Von 1976 an arbeitete sie in einem Forschungsprojekt des Deutschen Jugendinstituts in München. Die Wissenschaftler sollten herausfinden, warum bestehende Bildungsangebote von Eltern aus sozial benachteiligten Familien nicht wahrgenommen wurden, und sie sollten Alternativen entwickeln. In ihren Interviews mit den Eltern aus sozial benachteiligten Stadtvierteln stellten sie den Eltern offene Fragen, die es ihnen ermöglichen sollten, "sich selber zu definieren". Dieser Punkt war Monika Jaeckel wichtig. Die Soziologinnen wollten den Interviewten nicht durch vorgeformte Antworten eine bestimmte Richtung vorgeben, sondern die Eltern sollten in Tiefeninterviews ihre Probleme, Lebensvorstellungen und Wünsche selber benennen. Die Auswertung zeigte, dass die Eltern keinesfalls in Kursen belehrt werden, vielmehr in ihrer elterlichen Kompetenz öffentliche Anerkennung erfahren wollten. Sie sehnten sich nach einem Ort, wo sie sich austauschen und voneinander lernen könnten.

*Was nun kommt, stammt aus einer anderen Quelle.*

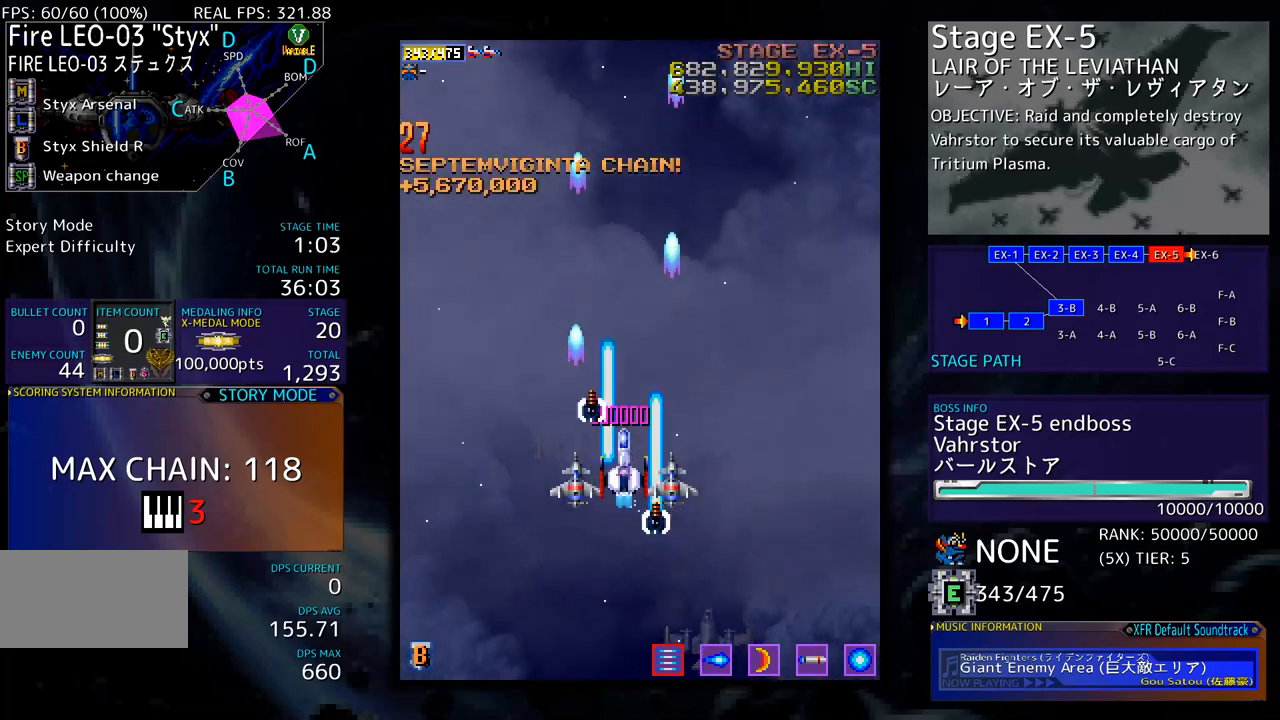
{"buttons": [], "events": [[100, "DPAD_DOWN", "up"]]}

Warum hieß dieser neue öffentliche Raum schließlich "Mütterzentrum" und nicht "Elternzentrum", wo doch dort auch Väter und Nachbarn willkommen waren? "Mütter haben hier das Sagen und finden öffentliche Anerkennung, weibliche Kultur und mütterliche Erfahrung dominieren", begründete Jaeckel die umstrittene Namensgebung. Das erste Zentrum eröffnete 1980 die damalige Vorsitzende des Clubs junger Hausfrauen, Hildegard Schooß, in Salzgitter. Auf der Expo 2000 wurde das Mütterzentrum zu einem viel beachteten Exponat, es entstand angrenzend an ein Mehrgenerationenhaus. Für Jaeckel ging es darum, dass in der Zukunftsplanung nicht allein Entwicklungen auf Hightech-Ebene das Denken bestimmen sollten, sondern "Modelle, die durch Selbsthilfe und ,Praxisexpertentum' an der Basis entstanden" sind.

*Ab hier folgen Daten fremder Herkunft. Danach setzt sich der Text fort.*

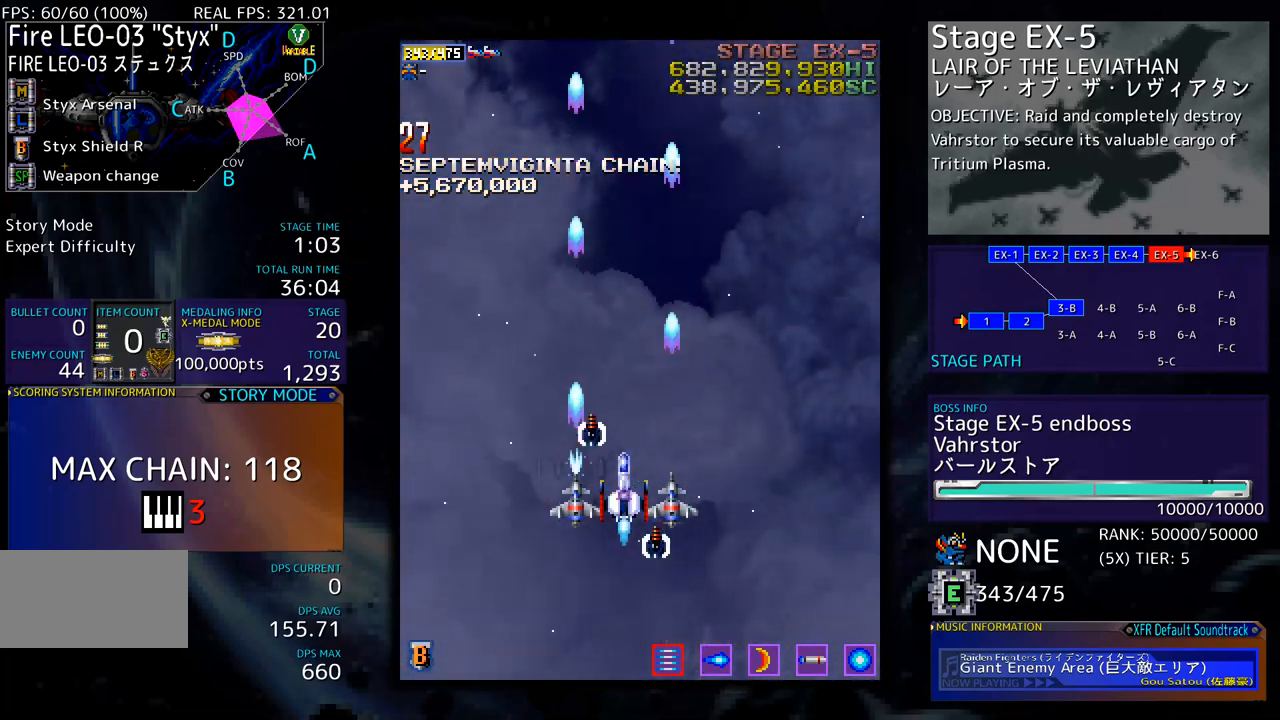
{"buttons": ["DPAD_RIGHT"], "events": [[468, "DPAD_RIGHT", "down"]]}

In Marieke van Geldermalsen traf Monika Jaeckel bei einer UN-Konferenz die Frau fürs Leben. Sie waren sich einig in ihrem kritischen Blick auf die Gesellschaft und ihrer Leidenschaft für die Frauenbewegung. "Unsere Gesellschaft ist im Begriff, das Fürsorgliche, Mitfühlende, Soziale zu verlieren", kritisiert van Geldermalsen-Jaeckel. "Monika sah es als eine logische Konsequenz ihrer progressiven Ideale, eine Form von 'gesellschaftlicher Mütterlichkeit' zu schaffen, die der heutigen Welt angepasst ist." Über ihre Frau sagt sie: "Mit Monika zusammen war es eine Freude, weil sie Ideen zum Leben brachte. Sie ließ etwas Wirklichkeit werden."

Informationen

Monika Jaeckel: (M)ein bewegtes Leben. Aufgeschrieben von Katrin Rohnstock und Rosita Müller. Ulrike Helmer Verlag, Sulzbach/Taunus 2011, 196 Seiten, Euro 19,95.